A sensação mais provável que NÃO CHORE, BORBOLETA deixa no espectador após a sessão é a de incompreensão. Tanto na literalidade da narrativa quanto em suas metáforas, o filme é realmente difícil de ser interpretado, dada a falta de contundência em sua ideia governante. Seria benéfica à obra, porém, uma proposta menos enigmática.

Tam trabalha em uma empresa que realiza cerimônias de casamento. Seu próprio casamento, contudo, é posto em xeque quando ela descobre a traição do marido por uma reportagem na televisão. A solução que ela encontra é um feitiço para reconquistá-lo. Enquanto isso, sua filha, Ha, planeja um futuro melhor estudando na Europa. Ambas, assim como qualquer outra mulher, são capazes de enxergar a entidade que as observa em seu lar.

(© KawanKawan Media / Divulgação)

Causa surpresa a escolha da diretora Duong Dieu Linh, em seu primeiro longa-metragem, pelo realismo fantástico, uma vez que a produção deixa a desejar no VFX. Contudo, a ideação da parte surreal é boa, seja nas cenas menores (o balé, o cantor do casamento, a transição usando névoa), seja em dois elementos fundamentais. O primeiro é a entidade, que se torna mais concreta nos planos subjetivos em ângulo plongée, nos quais as bordas desfocadas e a imagem balançando, além dos sons cavernosos, dão a organicidade necessária para a associação com a água. O segundo é a “Mestra”, uma figura satírica por diversos motivos (os sons ao chacoalhar, o rosto oculto, a comunicação, a justificativa para pedir dinheiro etc.), cujo exagero torna ainda mais absurdo que Tam recorra a ela.
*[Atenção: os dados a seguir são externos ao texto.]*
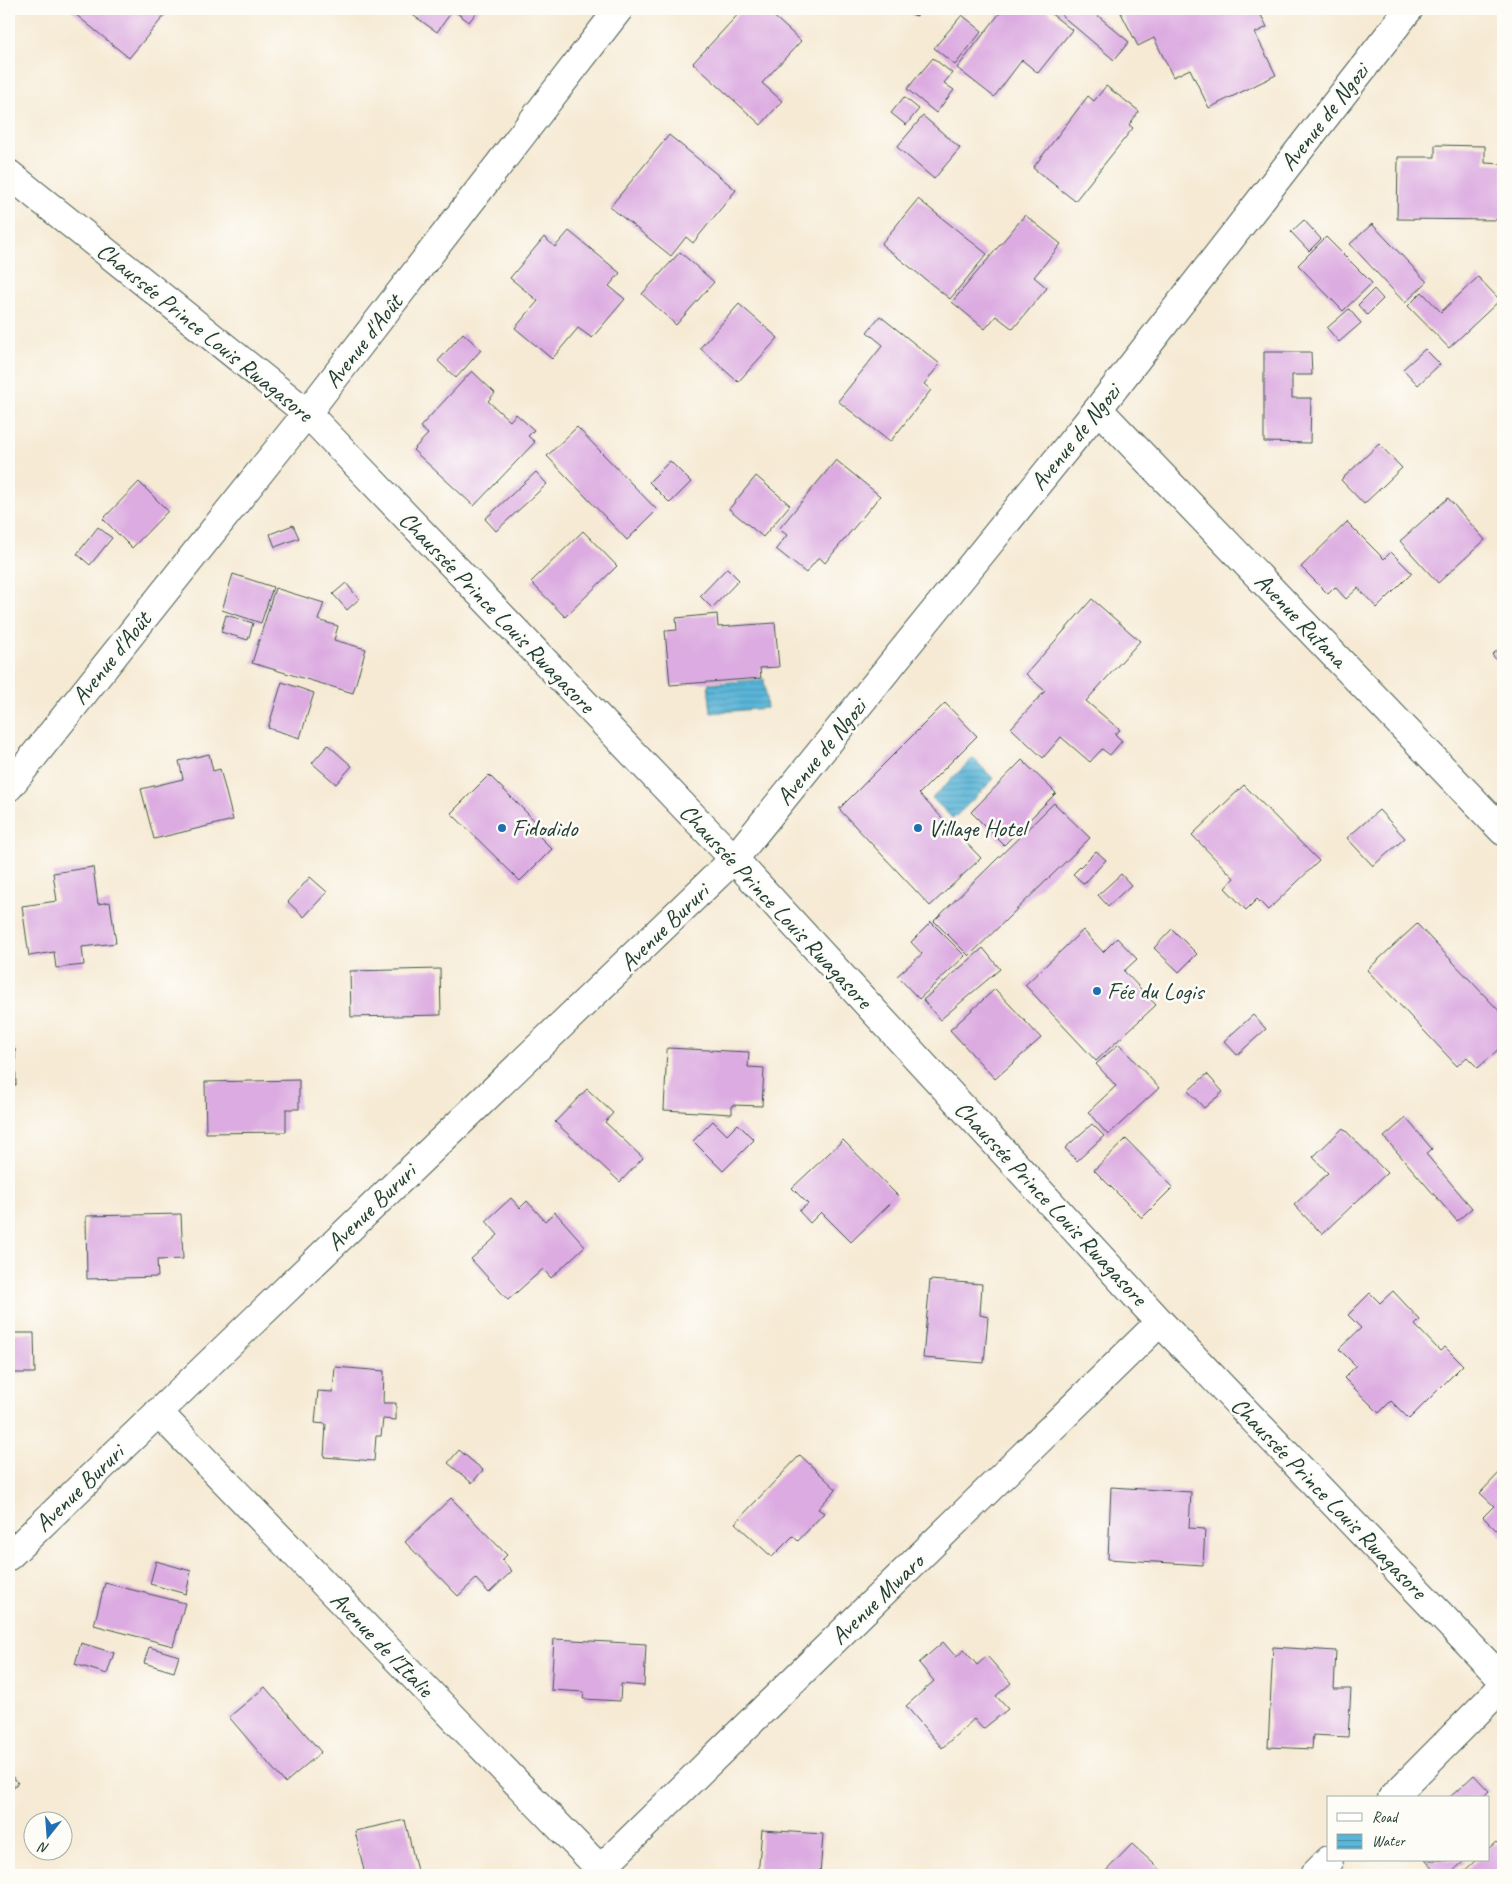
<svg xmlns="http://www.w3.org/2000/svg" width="1512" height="1884" viewBox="0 0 1512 1884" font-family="Caveat,sans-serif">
<defs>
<pattern id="water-rules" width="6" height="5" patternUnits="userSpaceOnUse" patternTransform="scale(1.25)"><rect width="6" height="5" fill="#5ab5d8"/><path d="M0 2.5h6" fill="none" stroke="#4a94b0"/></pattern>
</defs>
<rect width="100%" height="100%" fill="#fdfcf7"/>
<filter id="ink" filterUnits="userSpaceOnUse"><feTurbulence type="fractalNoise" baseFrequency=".02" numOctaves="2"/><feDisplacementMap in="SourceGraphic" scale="10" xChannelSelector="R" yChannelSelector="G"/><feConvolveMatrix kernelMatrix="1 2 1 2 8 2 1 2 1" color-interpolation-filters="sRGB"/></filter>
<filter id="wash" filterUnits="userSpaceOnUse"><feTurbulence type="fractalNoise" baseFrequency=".0096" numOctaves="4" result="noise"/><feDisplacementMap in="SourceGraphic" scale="20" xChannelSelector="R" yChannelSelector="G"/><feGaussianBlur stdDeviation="1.12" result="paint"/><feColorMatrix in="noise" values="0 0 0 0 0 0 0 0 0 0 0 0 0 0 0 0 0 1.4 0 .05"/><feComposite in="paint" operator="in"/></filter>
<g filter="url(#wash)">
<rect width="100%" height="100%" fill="#f6ead4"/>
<path fill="url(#water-rules)" stroke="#3c7986" d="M764,679L767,708L711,713L708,684Z
M973,758L994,779L953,819L932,798Z"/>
<g id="blocks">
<path fill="#dcabe1" d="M69,9H170L129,58Z
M404,9H479L469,22L453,10L437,32Z
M743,9H766L801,41L762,83L782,101L761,125L693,63Z
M892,9H919L917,16Z
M948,9H967L966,14Z
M1003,9H1045L1072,30L1038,73L1022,60L994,97L957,68Z
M1054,9H1090L1129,42L1114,60Z
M1119,9H1258L1267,27L1255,33L1276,75L1209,108L1190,69L1173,77L1154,38L1138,46Z
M962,15L982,31L955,65L934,48Z
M933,58L952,73L944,83L954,90L936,113L907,89Z
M1106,86L1139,111L1129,125L1133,128L1075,201L1033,168L1088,96L1094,101Z
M904,97L919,109L906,125L891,113Z
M923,116L960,148L934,179L897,147Z
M669,135L736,190L693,243L686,237L671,256L610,207Z
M1435,145L1485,146V163L1503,164V220L1397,219L1398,157H1435Z
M918,199L987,254L950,299L881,244Z
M1025,215L1061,244L1034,277L1047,288L1013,329L996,316L985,329L952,302Z
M1304,220L1321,239L1309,251L1291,232Z
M1372,224L1427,282L1405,303L1350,244Z
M569,231L620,273L609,286L625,299L592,338L578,328L552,359L515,328L538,301L510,278L544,237L555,247Z
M1326,237L1372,283L1343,311L1298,265Z
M680,252L714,282L676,325L642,294Z
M1478,277L1500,300L1449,348L1408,306L1422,292L1441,312Z
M1374,289L1383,299L1367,315L1358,305Z
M739,304L778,338L738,382L700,348Z
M1349,309L1361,323L1339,342L1327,328Z
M880,316L940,364L924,384L931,390L890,442L838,401L883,345L867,332Z
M463,333L481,350L456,378L438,361Z
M1425,349L1440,364L1418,385L1403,369Z
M1264,352H1311L1312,375H1292V398H1311L1310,443L1264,442Z
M472,371L495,393L488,401L510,421L516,414L534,430L528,436L535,442L474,506L413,450L428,434L420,427Z
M577,427L657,510L627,540L547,456Z
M1379,444L1402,468L1364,504L1341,480Z
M836,460L880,496L825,563L819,557L806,573L776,549L787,535L779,529Z
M670,461L691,482L670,503L649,482Z
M536,472L547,484L496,531L485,519Z
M756,476L790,505L763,537L729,509Z
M139,482L168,511L132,548L103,519Z
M1448,498L1485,540L1438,583L1400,541Z
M1347,522L1384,559L1391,552L1412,573L1377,608L1358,588L1346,599L1335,587L1328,594L1301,567Z
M293,525L299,538L275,547L270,534Z
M98,527L112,538L90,565L77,554Z
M583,531L617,566L565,617L531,582Z
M727,568L739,580L712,608L700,596Z
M233,574L273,587L261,623L222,610Z
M346,583L359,599L347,610L333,594Z
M275,588L324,603L318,620L338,626L334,640L366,649L353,693L252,663Z
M1092,599L1140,641L1086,701L1120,730L1115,734L1122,741L1110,755L1102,749L1090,762L1061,737L1043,758L1011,728L1045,691L1026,674Z
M717,614L718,627L775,623L779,667L760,668L761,678L670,685L665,631L677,630L676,618Z
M226,615L253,623L248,640L221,632Z
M1503,645V667L1492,655Z
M282,682L314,693L300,738L268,728Z
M945,703L977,736L919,794L981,858L930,906L839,809Z
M328,745L352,766L336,784L312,763Z
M209,754L213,771L220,769L233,820L154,839L141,789L183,779L179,761Z
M1022,760L1056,793L1004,845L971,812Z
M489,775L540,826L535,832L552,849L520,881L451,813Z
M1244,785L1319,861L1268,910L1257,899L1246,910L1225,888L1234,878L1192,835Z
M1054,803L1090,838L969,956L934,921Z
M1379,810L1405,838L1373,866L1347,838Z
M1096,851L1106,860L1084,884L1073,874Z
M93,867L98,904L110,902L116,943L82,947L84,965L56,968L54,952L29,956L22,906L57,901L53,873Z
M1121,874L1131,885L1108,906L1098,895Z
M310,877L327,892L304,917L288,902Z
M931,922L965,956L919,999L897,976L922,954L911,942Z
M1417,924L1503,1015V1045L1478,1068L1467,1057L1457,1066L1367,970Z
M1172,929L1197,954L1179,972L1154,948Z
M1083,930L1103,952L1117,938L1137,959L1124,971L1156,1005L1096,1061L1025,985Z
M983,948L1000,969L940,1020L923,1000Z
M440,969L441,1015L351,1017L350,971Z
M995,989L1041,1038L995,1079L950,1030Z
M1253,1015L1266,1029L1237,1055L1224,1041Z
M1119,1044L1159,1088L1108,1135L1088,1112L1116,1086L1096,1064Z
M667,1048L749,1052L748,1067L764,1068L762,1106L732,1105V1114L664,1110Z
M15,1049L16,1085H9V1050Z
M1207,1074L1223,1092L1204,1108L1188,1091Z
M299,1080V1109H286V1132L206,1133L205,1082Z
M587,1089L613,1113L605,1122L643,1158L620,1182L555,1122Z
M1406,1118L1432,1149L1426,1154L1472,1208L1457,1221L1384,1137Z
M713,1121L727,1135L738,1124L754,1140L723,1171L693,1141Z
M1092,1124L1104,1136L1077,1161L1065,1148Z
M1343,1128L1387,1173L1322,1234L1294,1205L1328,1173L1313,1157Z
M1126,1139L1173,1187L1142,1218L1094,1170Z
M843,1140L898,1196L851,1242L821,1212L810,1223L799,1211L808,1204L792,1188Z
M511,1198L520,1208L527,1201L545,1221L555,1212L585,1246L551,1278L543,1269L508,1300L471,1259L498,1235L486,1221Z
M181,1214L183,1259L157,1260L158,1277L87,1279L86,1216Z
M930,1280L982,1284L980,1315L988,1317L984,1363L923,1358Z
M1393,1291L1420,1320L1415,1325L1440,1351L1445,1347L1463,1365L1409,1419L1391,1401L1379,1413L1344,1378L1356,1366L1339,1349L1361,1328L1348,1315L1370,1293L1380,1303Z
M9,1333H34L35,1373H10L11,1385H9Z
M335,1367L384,1371L383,1403H396V1420L383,1419L381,1436H376L374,1461L324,1457L326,1424L315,1423L318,1391L333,1392Z
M459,1450L483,1470L472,1483L448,1463Z
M800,1455L836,1489L818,1509L824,1513L798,1541L793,1536L772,1557L735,1523Z
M1503,1469V1537L1483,1517L1494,1506L1480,1493Z
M1111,1487L1191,1492L1189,1528L1205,1529L1203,1565L1108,1559Z
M451,1498L507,1555L502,1560L512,1571L489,1593L476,1579L458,1596L405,1542Z
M156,1561L191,1571L186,1594L150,1584Z
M105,1583L185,1603L173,1646L94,1625Z
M554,1639L646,1644L644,1686L621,1684L620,1701L583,1699L584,1692L551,1690Z
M943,1642L956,1657L964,1650L977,1665L987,1656L1011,1683L996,1696L1008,1709L983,1729L974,1719L942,1748L906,1706L934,1681L919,1663Z
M81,1643L114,1653L107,1674L75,1664Z
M149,1647L179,1656L174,1672L144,1663Z
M1273,1647L1336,1651L1334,1689H1351L1348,1737L1313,1735L1312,1749L1268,1747Z
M265,1687L321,1752L285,1783L229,1717Z
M9,1773L18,1783L9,1791Z
M1474,1775L1489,1791L1482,1798H1449Z
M405,1820L418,1875H365L355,1831Z
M762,1830L823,1834L820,1875H758Z
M1496,1842L1503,1849V1875H1460L1476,1860H1488V1849Z
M1132,1844L1166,1875H1102Z
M1425,1860H1465L1449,1875H1439Z"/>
</g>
</g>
<g filter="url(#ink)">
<use href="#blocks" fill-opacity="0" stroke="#3f574c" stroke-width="1"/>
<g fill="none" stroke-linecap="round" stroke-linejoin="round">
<g stroke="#3f574c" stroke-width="30">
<path id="minor" d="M1098,409L1503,831
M9,787L307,413L619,9
M158,1412L606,1875
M9,1556L734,859L1098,409L1409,9
M1392,1798L1503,1686
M594,1875L1160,1322
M1314,1875L1329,1860"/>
</g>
<g stroke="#3f574c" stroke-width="30">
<path id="tertiary" d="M9,174L307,413L734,859L1160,1322L1503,1680"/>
</g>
<use href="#minor" stroke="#fff" stroke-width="28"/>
<use href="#tertiary" stroke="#fff" stroke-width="28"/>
</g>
</g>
<g fill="#1f6fb2" stroke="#fdfcf7" stroke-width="2">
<circle cx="502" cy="828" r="5"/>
<circle cx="918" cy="828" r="5"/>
<circle cx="1097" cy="991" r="5"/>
</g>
<g text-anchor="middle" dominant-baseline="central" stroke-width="5" stroke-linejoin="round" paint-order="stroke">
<g font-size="24" fill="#1f3d34" stroke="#fdfcf7">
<text transform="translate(1324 117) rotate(-52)">Avenue de Ngozi</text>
<text transform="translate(205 332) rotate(39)">Chaussée Prince Louis Rwagasore</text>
<text transform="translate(363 341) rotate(-52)">Avenue d'Août</text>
<text transform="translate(1075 437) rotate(-51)">Avenue de Ngozi</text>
<text transform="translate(497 612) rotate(46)">Chaussée Prince Louis Rwagasore</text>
<text transform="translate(1301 620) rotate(46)">Avenue Rutana</text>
<text transform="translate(111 658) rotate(-51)">Avenue d'Août</text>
<text transform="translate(821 752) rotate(-51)">Avenue de Ngozi</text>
<text transform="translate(776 906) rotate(47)">Chaussée Prince Louis Rwagasore</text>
<text transform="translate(664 927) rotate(-44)">Avenue Bururi</text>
<text transform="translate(1051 1203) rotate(47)">Chaussée Prince Louis Rwagasore</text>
<text transform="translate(371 1207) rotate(-44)">Avenue Bururi</text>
<text transform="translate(79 1488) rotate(-44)">Avenue Bururi</text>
<text transform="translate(1329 1498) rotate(46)">Chaussée Prince Louis Rwagasore</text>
<text transform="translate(877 1599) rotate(-44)">Avenue Mwaro</text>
<text transform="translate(382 1644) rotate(46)">Avenue de l'Italie</text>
</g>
<g font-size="24" fill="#1f3d34" stroke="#fdfcf7" text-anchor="start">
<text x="512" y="828">Fidodido</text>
<text x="928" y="828">Village Hotel</text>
<text x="1107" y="991">Fée du Logis</text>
</g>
</g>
<rect width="1512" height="1884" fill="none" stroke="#fdfcf7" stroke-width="30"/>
<rect x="1327" y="1796" width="162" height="65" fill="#fdfcf7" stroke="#a4b0a9"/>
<rect x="1337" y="1813" width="25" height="8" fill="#ffffff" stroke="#a4b0a9"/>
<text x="1372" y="1822" font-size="15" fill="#1f3d34">Road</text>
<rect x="1337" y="1834" width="25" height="15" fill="url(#water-rules)" stroke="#a4b0a9"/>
<text x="1372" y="1846" font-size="15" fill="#1f3d34">Water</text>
<g transform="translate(48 1836) rotate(197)"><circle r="24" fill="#fdfcf7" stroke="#a4b0a9"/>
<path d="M0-4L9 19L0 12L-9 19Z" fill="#1f6fb2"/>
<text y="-8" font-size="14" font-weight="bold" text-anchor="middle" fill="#1f3d34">N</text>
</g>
</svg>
A obra conta com simbolismos variados, ganhando destaque a água da qual a entidade parece ser composta. Geralmente associada à vida, a água é constantemente relacionada à morte e/ou a sentimentos negativos desde os minutos iniciais, uma subversão que gera curiosidade, mas não ganha maiores explicações. A água também representa a liberdade; no caso do filme, é a liberdade de viver (estudar fora), reviver (a borboleta) e de não viver (o engano quanto ao suicídio da ponte, o aparente suicídio de uma personagem ao final). A liberdade se refere à vida vivida, mas também à vida não vivida, como a de Tam com Quang.

Tam nunca está parada, diferenciando-se do marido justamente por ele ser o oposto. Ha é uma figura maternal perante Trong, que, por sua vez, representa a fragilidade masculina. É nesse contexto que surgem as ideias principais do roteiro de Dieu Linh, da sororidade (ainda que por uma via nada usual, a saber, enxergar uma entidade sobrenatural, além, evidentemente, das cenas em que as mulheres se reúnem) à (des)união. O abandono se destaca, uma vez que Tam se sente abandonada pelo marido e Trong se sente abandonado por Ha (e, antes, pela mãe). É difícil, porém, extrair significados robustos de uma obra tão simbólica como “Não chore, borboleta”. O filme admite uma construção de sentido quanto à trama, desde que sejam aceitas as suas premissas básicas. O mesmo não ocorre com o todo, que, tentando estar no limite do indecifrável, é pouco convidativo para a decifração.

* Filme assistido durante a cobertura da 48ª edição da Mostra Internacional de Cinema em São Paulo (São Paulo Int’l Film Festival).